* _REQUIRED ACTION 1_: In the biography of Ursula Heinzelmann below, decide whether each statement agrees with the text, answering yes or no and quoting the deciding words: (a) She ran a hotel and restaurant on Lake Constance from 1986 to 1991. (b) She has won the Sophie Coe Prize only once. (c) She won the Prix du Champagne Lanson in 2006.
* _REQUIRED ACTION 2_: Translate this sentence from the biography of Ursula Heinzelmann into Spanish: "She has twice been awarded the annual Sophie Coe Prize in Food History at the Oxford Symposium on Food and Cookery, most recently in 2006."
* _REQUIRED ACTION 3_: According to the biography of Ursula Heinzelmann, what did her delicatessen in Berlin specialize in?
DOCUMENT SEGMENT Start Marker
Ursula Heinzelmann, born in Berlin in 1963, is a freelance German food and wine writer, a sommelière and a gastronome.

Career
She was a good cook before she had learned to read, according to a radio interview on HR2-Kultur, and she was a practitioner before she began to write about food: from 1986 to 1991 she ran a small hotel and restaurant on the shores of Lake Constance, and soon afterwards a delicatessen in Berlin specializing in fine French cheeses and wines. She has twice been awarded the annual Sophie Coe Prize in Food History at the Oxford Symposium on Food and Cookery, most recently in 2006. In 2008 she won the Prix du Champagne Lanson for her wine journalism on Slow Food Magazin.
DOCUMENT SEGMENT End Marker
SOURCE DATA Start Marker
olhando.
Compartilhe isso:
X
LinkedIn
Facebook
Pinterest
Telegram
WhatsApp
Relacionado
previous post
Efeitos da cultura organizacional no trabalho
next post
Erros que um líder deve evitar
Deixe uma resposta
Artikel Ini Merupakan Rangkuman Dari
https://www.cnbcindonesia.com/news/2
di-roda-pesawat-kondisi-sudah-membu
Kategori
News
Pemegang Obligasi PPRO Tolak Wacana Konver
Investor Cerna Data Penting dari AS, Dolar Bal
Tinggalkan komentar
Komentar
SOURCE DATA End Marker
SOURCE DATA Start Marker
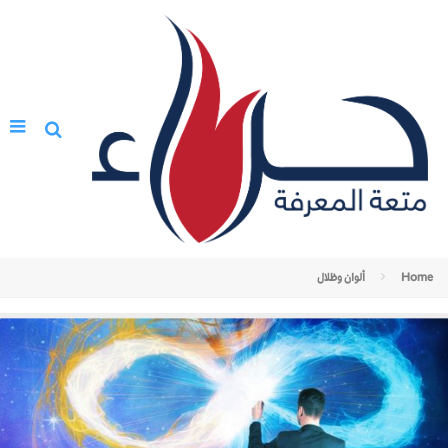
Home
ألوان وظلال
SOURCE DATA End Marker
* _WRITTEN REPLY 1_:
(a) Yes: "from 1986 to 1991 she ran a small hotel and restaurant on the shores of Lake Constance"
(b) No: "She has twice been awarded the annual Sophie Coe Prize in Food History"
(c) No: "In 2008 she won the Prix du Champagne Lanson"

* _WRITTEN REPLY 2_: Ha sido galardonada dos veces con el Premio anual Sophie Coe de Historia de la Alimentación en el Oxford Symposium on Food and Cookery, la más reciente en 2006.

* _WRITTEN REPLY 3_: Fine French cheeses and wines.